Blottisham looked relieved.

"So the same analysis can look identical..."

"...and still be doing something entirely different," said Miss Stray.

"Yes," said Quillibrace.

"Because the orientation has changed."


Blottisham frowned.

"And this is what the earlier problems were pointing toward?"

"Yes," said Quillibrace.

"Each one a symptom."

"Of the same absence," said Miss Stray.


Blottisham looked down.

"And what is absent?"

Quillibrace answered without hesitation.

"The view from above."


A long silence followed.

Blottisham spoke quietly.

"So visual analysis can be detailed..."

"Yes."

"And still miss this?"

"Yes," said Quillibrace.

"If it begins in the wrong place."


Miss Stray closed her notebook.

"So the question is not whether visual grammar is sophisticated."

"No," said Quillibrace.

"But whether it is oriented correctly."


Blottisham exhaled.

"And if it is not?"

Quillibrace looked at him for a moment.

"Then it becomes something else."

"Such as?"

"A very elaborate way of describing what one has already decided one sees."

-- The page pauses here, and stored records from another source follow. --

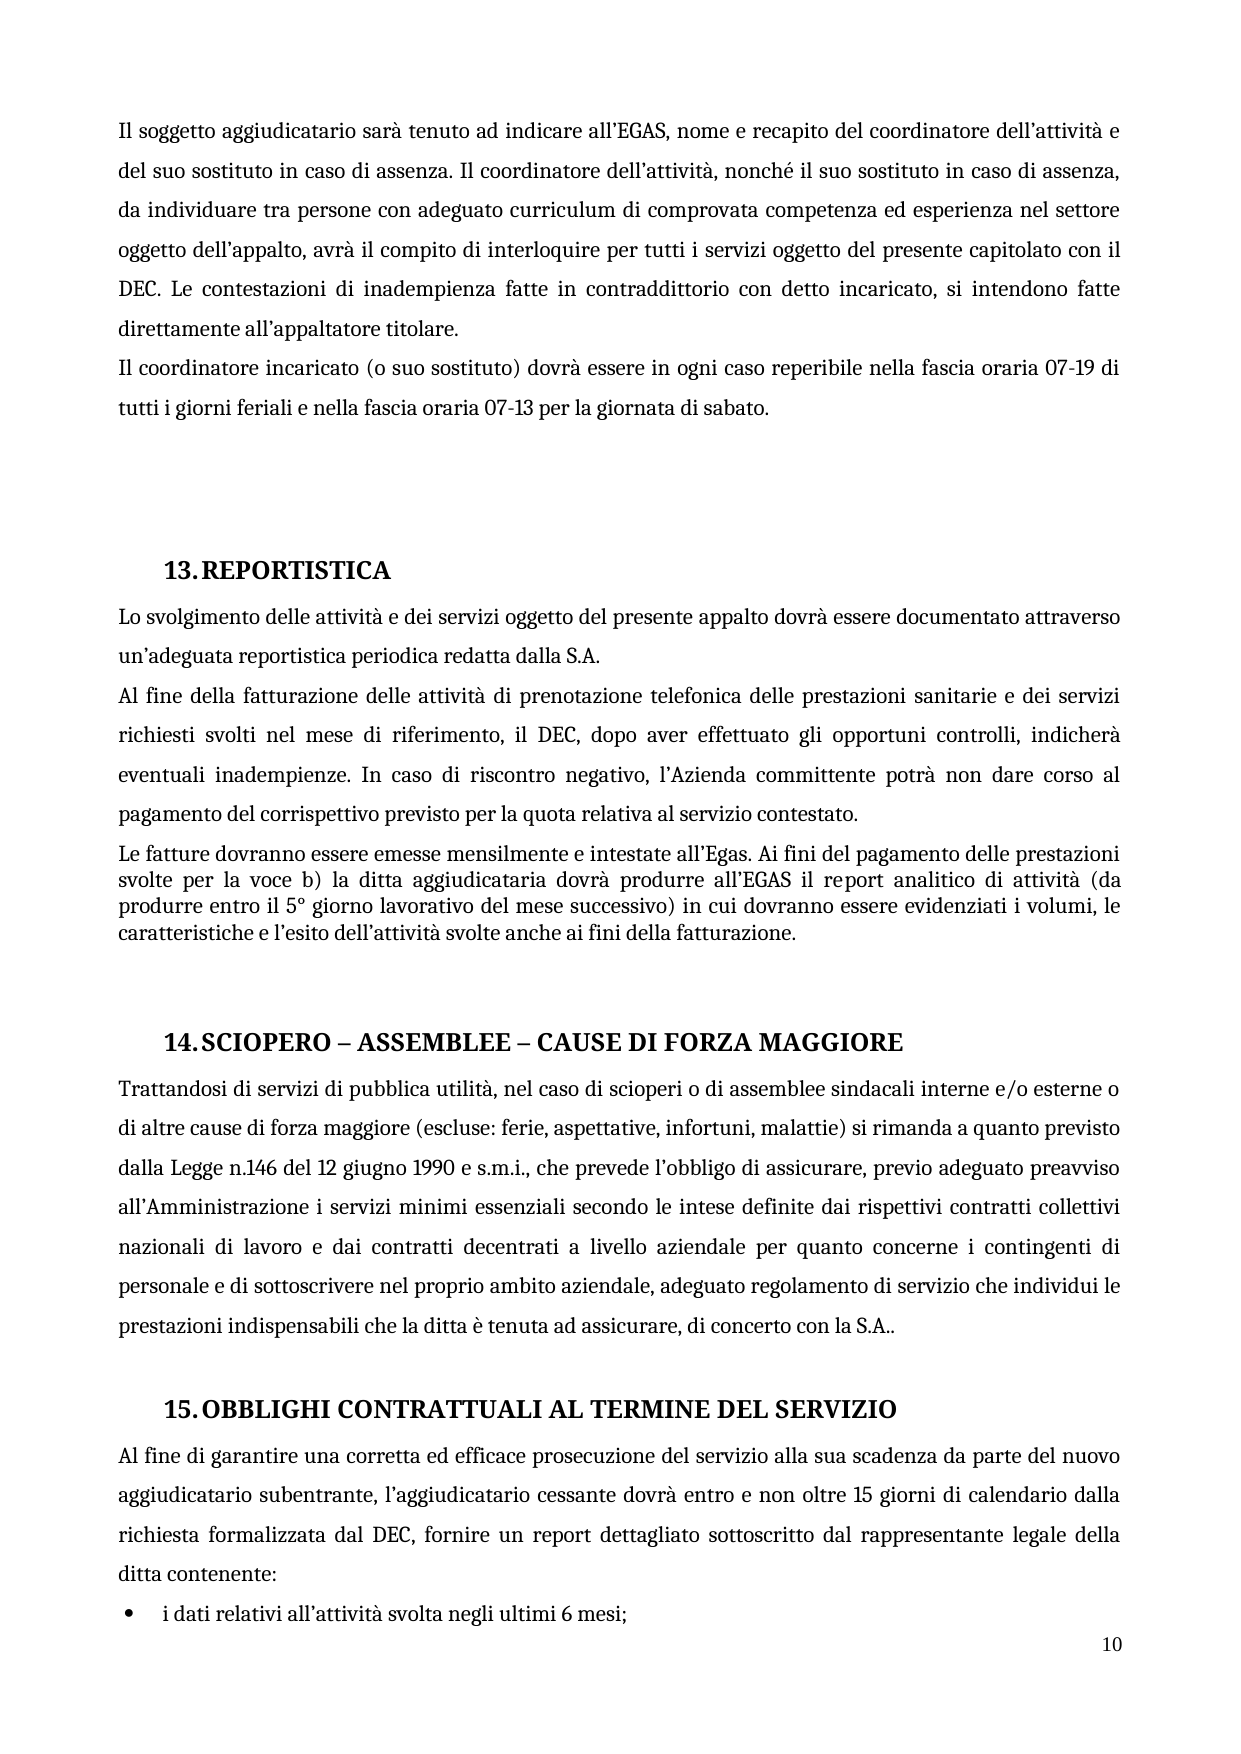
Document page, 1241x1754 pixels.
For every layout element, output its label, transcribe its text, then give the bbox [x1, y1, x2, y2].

text Al fine di garantire una corretta ed efficace prosecuzione del servizio alla sua scadenza da parte del nuovo aggiudicatario subentrante, l’aggiudicatario cessante dovrà entro e non oltre 15 giorni di calendario dalla richiesta formalizzata dal DEC, fornire un report dettagliato sottoscritto dal rappresentante legale della ditta contenente: [118, 1443, 1122, 1587]
list REPORTISTICA [163, 552, 1122, 586]
text Il coordinatore incaricato (o suo sostituto) dovrà essere in ogni caso reperibile nella fascia oraria 07-19 di tutti i giorni feriali e nella fascia oraria 07-13 per la giornata di sabato. [118, 355, 1122, 421]
list SCIOPERO – ASSEMBLEE – CAUSE DI FORZA MAGGIORE [163, 1025, 1122, 1059]
list i dati relativi all’attività svolta negli ultimi 6 mesi; [125, 1601, 1122, 1627]
text Lo svolgimento delle attività e dei servizi oggetto del presente appalto dovrà essere documentato attraverso un’adeguata reportistica periodica redatta dalla S.A. [118, 603, 1122, 669]
text Al fine della fatturazione delle attività di prenotazione telefonica delle prestazioni sanitarie e dei servizi richiesti svolti nel mese di riferimento, il DEC, dopo aver effettuato gli opportuni controlli, indicherà eventuali inadempienze. In caso di riscontro negativo, l’Azienda committente potrà non dare corso al pagamento del corrispettivo previsto per la quota relativa al servizio contestato. [118, 682, 1122, 827]
list OBBLIGHI CONTRATTUALI AL TERMINE DEL SERVIZIO [163, 1392, 1122, 1426]
text Trattandosi di servizi di pubblica utilità, nel caso di scioperi o di assemblee sindacali interne e/o esterne o di altre cause di forza maggiore (escluse: ferie, aspettative, infortuni, malattie) si rimanda a quanto previsto dalla Legge n.146 del 12 giugno 1990 e s.m.i., che prevede l’obbligo di assicurare, previo adeguato preavviso all’Amministrazione i servizi minimi essenziali secondo le intese definite dai rispettivi contratti collettivi nazionali di lavoro e dai contratti decentrati a livello aziendale per quanto concerne i contingenti di personale e di sottoscrivere nel proprio ambito aziendale, adeguato regolamento di servizio che individui le prestazioni indispensabili che la ditta è tenuta ad assicurare, di concerto con la S.A.. [118, 1076, 1122, 1339]
text Il soggetto aggiudicatario sarà tenuto ad indicare all’EGAS, nome e recapito del coordinatore dell’attività e del suo sostituto in caso di assenza. Il coordinatore dell’attività, nonché il suo sostituto in caso di assenza, da individuare tra persone con adeguato curriculum di comprovata competenza ed esperienza nel settore oggetto dell’appalto, avrà il compito di interloquire per tutti i servizi oggetto del presente capitolato con il DEC. Le contestazioni di inadempienza fatte in contraddittorio con detto incaricato, si intendono fatte direttamente all’appaltatore titolare. [118, 118, 1122, 342]
text Le fatture dovranno essere emesse mensilmente e intestate all’Egas. Ai fini del pagamento delle prestazioni svolte per la voce b) la ditta aggiudicataria dovrà produrre all’EGAS il report analitico di attività (da produrre entro il 5° giorno lavorativo del mese successivo) in cui dovranno essere evidenziati i volumi, le caratteristiche e l’esito dell’attività svolte anche ai fini della fatturazione. [118, 840, 1122, 946]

No one responded immediately.

Outside, the rain continued in the same patient manner it had adopted throughout the series.

Blottisham finally spoke.

"So the final question is what a properly oriented visual theory would look like."

Quillibrace nodded once.

"Exactly."

Miss Stray added quietly:

"And whether anyone is prepared to begin there."

The room, for once, had no immediate answer.